▶ YOUR OBJECTIVE:
Show each line of the records below where the word "just" occurs.

▶ SOURCE DATA:
_ _ _
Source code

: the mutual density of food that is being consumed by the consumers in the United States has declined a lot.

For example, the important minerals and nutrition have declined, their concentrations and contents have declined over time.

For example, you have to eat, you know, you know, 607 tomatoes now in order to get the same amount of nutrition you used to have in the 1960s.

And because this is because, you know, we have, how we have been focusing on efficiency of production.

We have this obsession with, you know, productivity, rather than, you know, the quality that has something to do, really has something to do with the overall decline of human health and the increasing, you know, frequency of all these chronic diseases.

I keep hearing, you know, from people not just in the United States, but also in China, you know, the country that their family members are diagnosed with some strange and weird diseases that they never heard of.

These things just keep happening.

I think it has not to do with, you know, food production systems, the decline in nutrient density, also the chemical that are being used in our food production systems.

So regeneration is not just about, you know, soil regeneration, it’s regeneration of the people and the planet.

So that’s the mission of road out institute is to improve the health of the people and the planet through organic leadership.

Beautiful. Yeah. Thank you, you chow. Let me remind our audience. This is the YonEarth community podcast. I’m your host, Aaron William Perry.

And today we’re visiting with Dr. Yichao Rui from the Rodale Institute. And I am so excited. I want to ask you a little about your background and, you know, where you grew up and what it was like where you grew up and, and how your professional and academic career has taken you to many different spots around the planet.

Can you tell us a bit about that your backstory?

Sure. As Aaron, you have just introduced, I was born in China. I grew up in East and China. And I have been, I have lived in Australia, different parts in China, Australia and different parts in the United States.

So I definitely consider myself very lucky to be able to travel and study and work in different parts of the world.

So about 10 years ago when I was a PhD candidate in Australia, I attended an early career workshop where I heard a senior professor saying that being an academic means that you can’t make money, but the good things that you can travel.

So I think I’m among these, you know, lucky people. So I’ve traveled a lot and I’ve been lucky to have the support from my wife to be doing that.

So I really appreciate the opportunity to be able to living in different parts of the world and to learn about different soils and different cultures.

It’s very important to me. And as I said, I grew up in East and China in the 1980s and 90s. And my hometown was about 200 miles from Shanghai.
_ _ _
▶ OUTPUT FOR THIS TASK:
I keep hearing, you know, from people not just in the United States, but also in China, you know, the country that their family members are diagnosed with some strange and weird diseases that they never heard of.
These things just keep happening.
So regeneration is not just about, you know, soil regeneration, it’s regeneration of the people and the planet.
Sure. As Aaron, you have just introduced, I was born in China. I grew up in East and China. And I have been, I have lived in Australia, different parts in China, Australia and different parts in the United States.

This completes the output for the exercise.